▸ **Instruction**:
Once you reach the line containing "hingegen beschäftigt sich", reproduce it and every later line exactly, through the end of the data.

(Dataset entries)
####

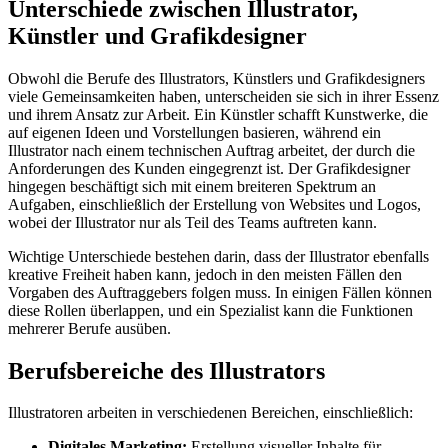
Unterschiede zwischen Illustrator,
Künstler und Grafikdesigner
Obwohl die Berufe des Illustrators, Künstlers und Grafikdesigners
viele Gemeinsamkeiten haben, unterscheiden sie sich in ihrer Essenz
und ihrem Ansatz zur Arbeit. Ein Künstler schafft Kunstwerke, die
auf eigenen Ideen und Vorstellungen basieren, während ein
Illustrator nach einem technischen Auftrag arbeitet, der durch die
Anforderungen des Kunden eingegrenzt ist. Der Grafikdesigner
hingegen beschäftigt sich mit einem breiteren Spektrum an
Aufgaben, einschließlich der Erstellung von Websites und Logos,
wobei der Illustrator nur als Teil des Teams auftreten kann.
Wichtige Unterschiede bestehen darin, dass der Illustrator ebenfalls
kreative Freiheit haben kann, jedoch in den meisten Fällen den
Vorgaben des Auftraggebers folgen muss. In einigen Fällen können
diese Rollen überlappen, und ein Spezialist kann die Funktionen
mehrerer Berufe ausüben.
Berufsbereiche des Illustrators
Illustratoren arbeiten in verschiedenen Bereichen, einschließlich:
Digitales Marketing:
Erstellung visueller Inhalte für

####

▸ **Reply to the exercise**:
hingegen beschäftigt sich mit einem breiteren Spektrum an
Aufgaben, einschließlich der Erstellung von Websites und Logos,
wobei der Illustrator nur als Teil des Teams auftreten kann.
Wichtige Unterschiede bestehen darin, dass der Illustrator ebenfalls
kreative Freiheit haben kann, jedoch in den meisten Fällen den
Vorgaben des Auftraggebers folgen muss. In einigen Fällen können
diese Rollen überlappen, und ein Spezialist kann die Funktionen
mehrerer Berufe ausüben.
Berufsbereiche des Illustrators
Illustratoren arbeiten in verschiedenen Bereichen, einschließlich:
Digitales Marketing:
Erstellung visueller Inhalte für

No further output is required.